Moody arises at 3:15 a.m. to prepare for the morning newscast. She sat up in bed as he rushed back in the room.

"I knew that whatever it was, it was bad," Moody said.

"She asked, 'Am I going to be talking about this soon?','' he said. "And I said, 'Yeah, you are.' "

Then he left.

It was Jan. 8, 2015, the night police say 5-year-old Phoebe Jonchuck was dropped to her death off the Dick Misener Bridge by her father.

Moody texted Previtera when she got to the station.

"Dear god, tell me this isn't true."

• • •

Shortly after Anthony Holloway accepted the position as St. Petersburg's police chief in 2014, he asked Previtera to be an assistant chief and run the Investigative Services Bureau.

"I had no reason to leave Hillsborough,'' Previtera said. "But it was a chance to come back to my hometown and be part of something exciting."

Previtera oversees all of the department's detectives and investigative functions.

On a typical day, he said, he will be discussing a narcotics investigation and switch to an attempted homicide within 20 minutes.

Previtera said he tries to leave the office as much as he can. Under Holloway's "park, walk and talk" policy, all 550 sworn officers must get out of their cars and interact with the community for at least an hour a week.

"When I used to supervise deputies on the street, I called it 'get out and play football' because I would get out and play football with the kids, talk to them and get to know their parents," Previtera said. "In my opinion, that's the only way we, as a profession, are going to be able to re-establish ourselves to a level of respect in all communities."

Although December will mark 30 years since Previtera began police work, his old American government teacher still checks up on him.

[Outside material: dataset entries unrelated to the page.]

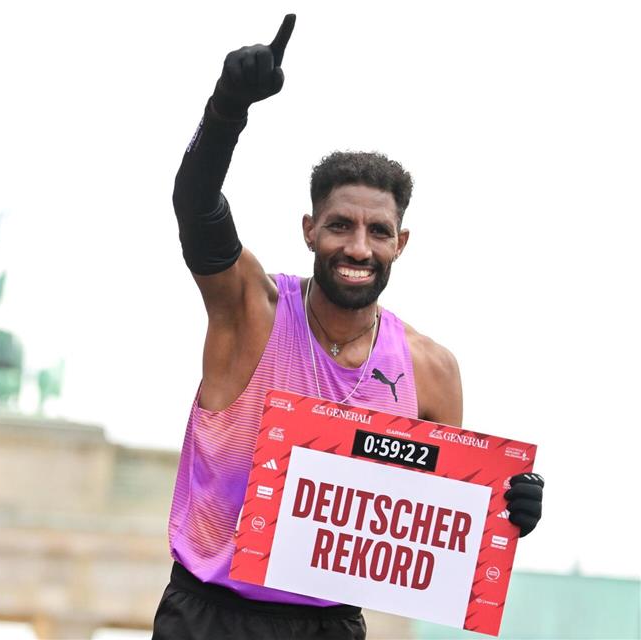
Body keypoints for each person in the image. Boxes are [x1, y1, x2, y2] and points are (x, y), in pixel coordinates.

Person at [153, 14, 544, 640]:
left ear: (401, 242)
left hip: (328, 625)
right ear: (309, 229)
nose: (357, 248)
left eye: (377, 232)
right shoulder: (252, 310)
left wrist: (507, 509)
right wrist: (227, 109)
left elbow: (433, 530)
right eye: (340, 226)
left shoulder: (430, 371)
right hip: (208, 614)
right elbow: (195, 206)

"We might talk a couple of times a month; I know his job is so intense so I try not to bother him," Royle said. "But I worry about him, especially in his field. You don't know what's going to happen."

Royle saw a slew of students come and go over the years. Many went on to successful careers and stayed in touch.

But a few really stand out, Royle said.

"Jimmy was always special."

Samantha Putterman is a student reporter at the University of South Florida St. Petersburg.